--- START ---
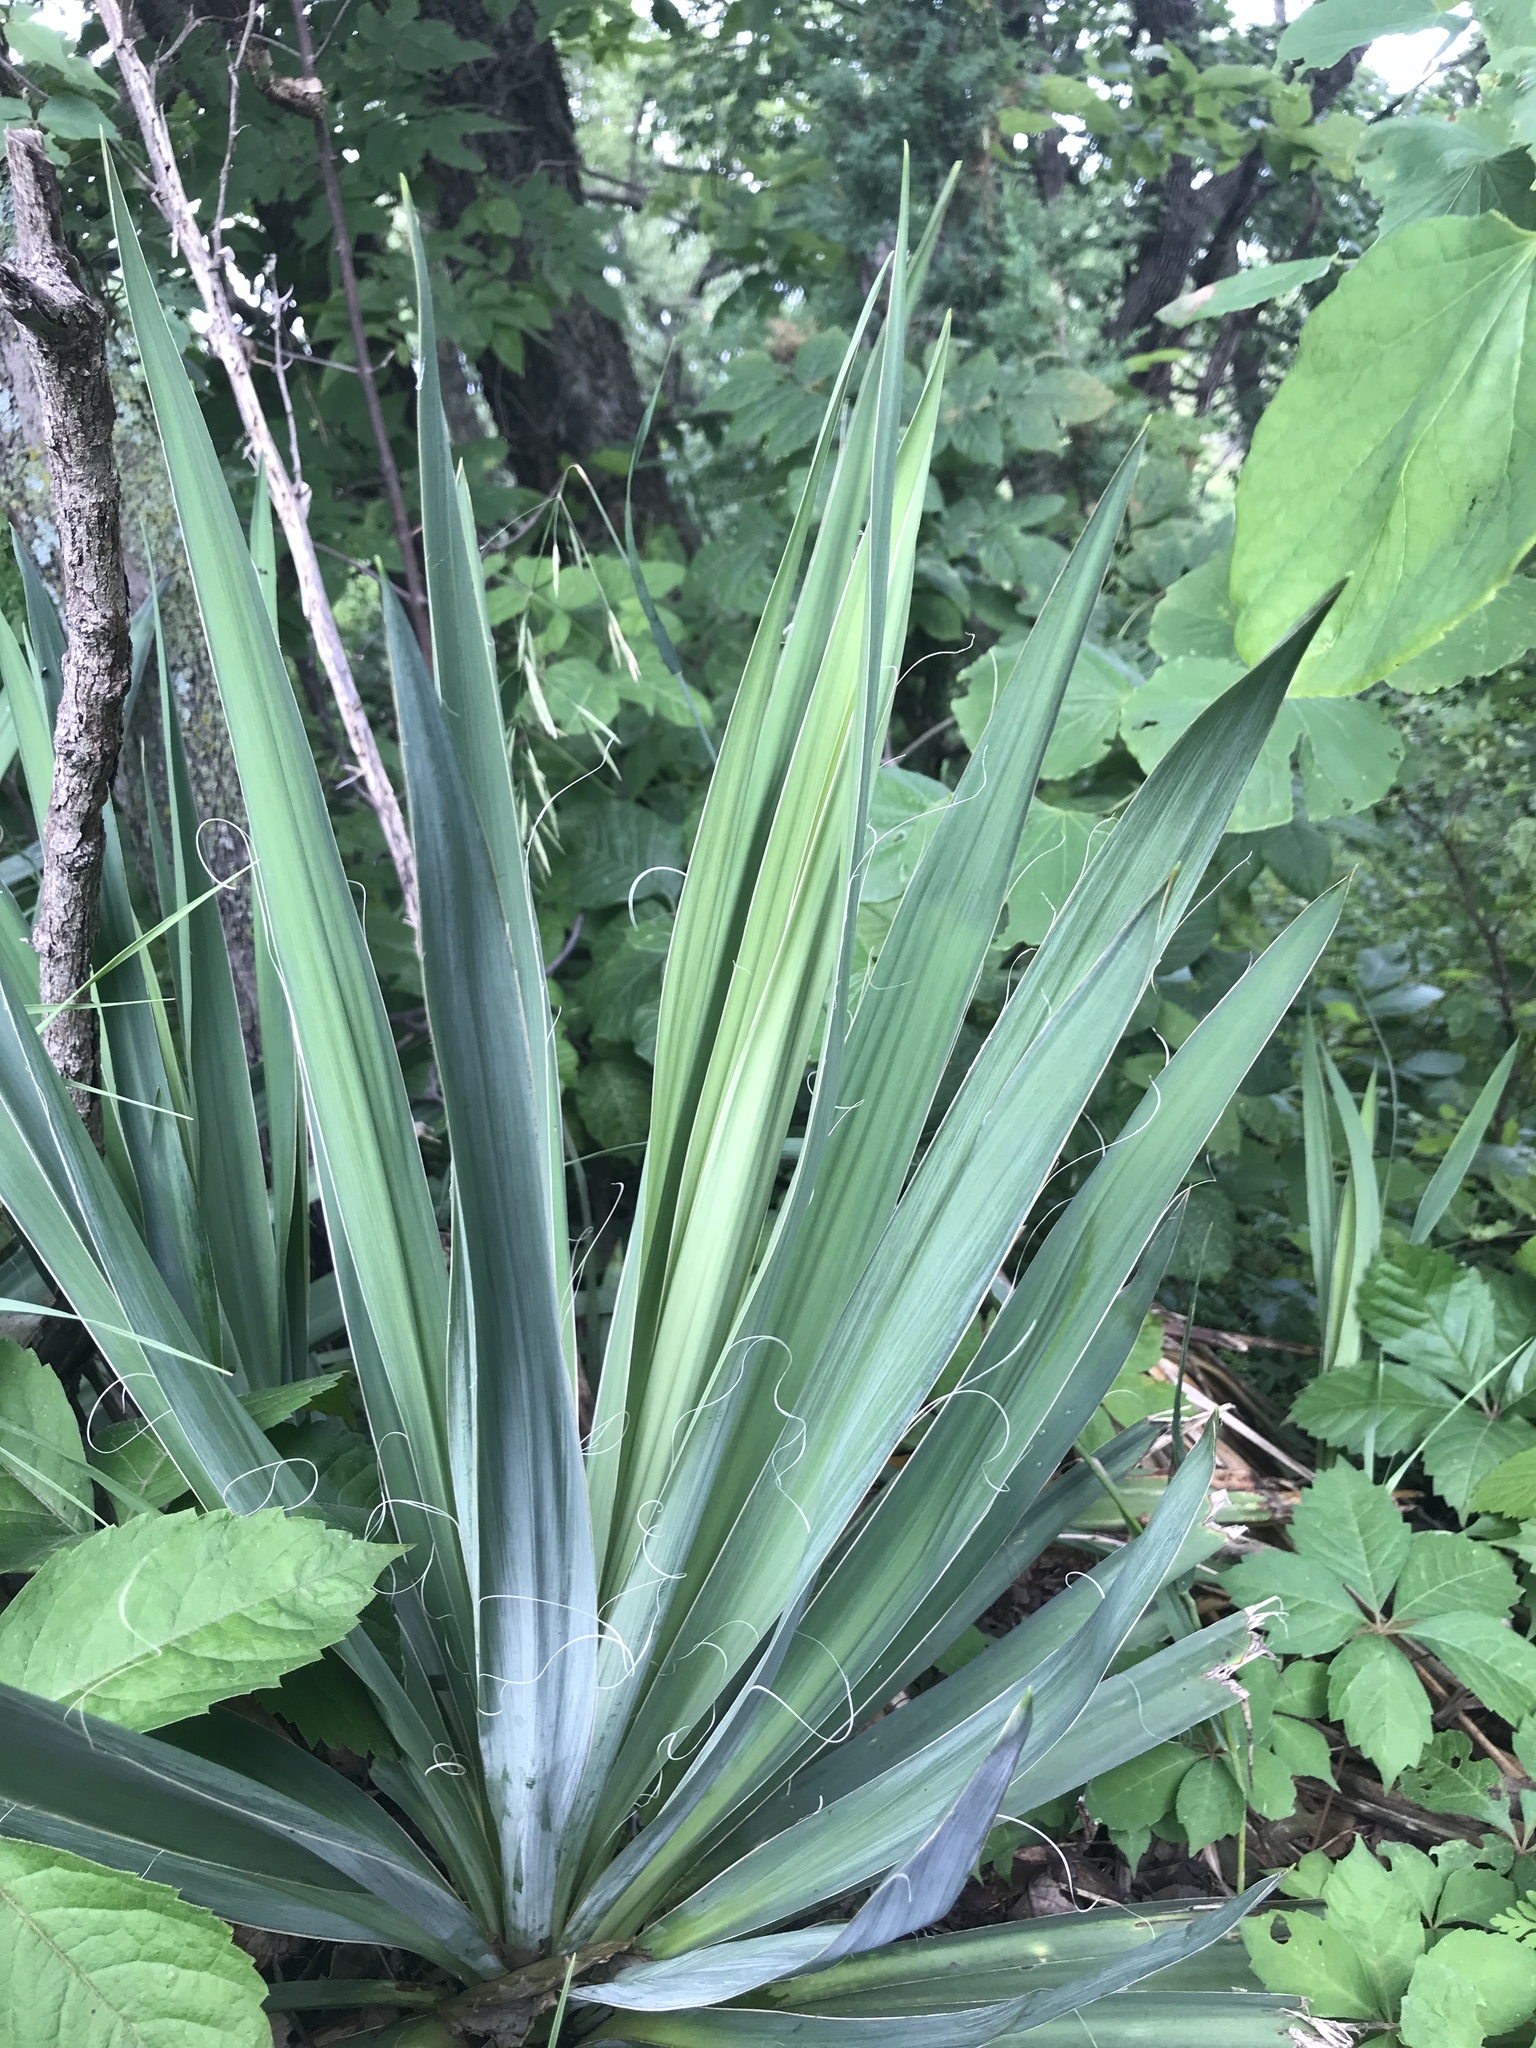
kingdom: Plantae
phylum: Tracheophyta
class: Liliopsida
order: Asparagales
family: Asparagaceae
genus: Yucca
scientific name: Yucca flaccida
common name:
--- END ---
__Problem statement__
Copy out the listing above word for word, leaving out the picture.

__Complete answer__
kingdom: Plantae
phylum: Tracheophyta
class: Liliopsida
order: Asparagales
family: Asparagaceae
genus: Yucca
scientific name: Yucca flaccida
common name:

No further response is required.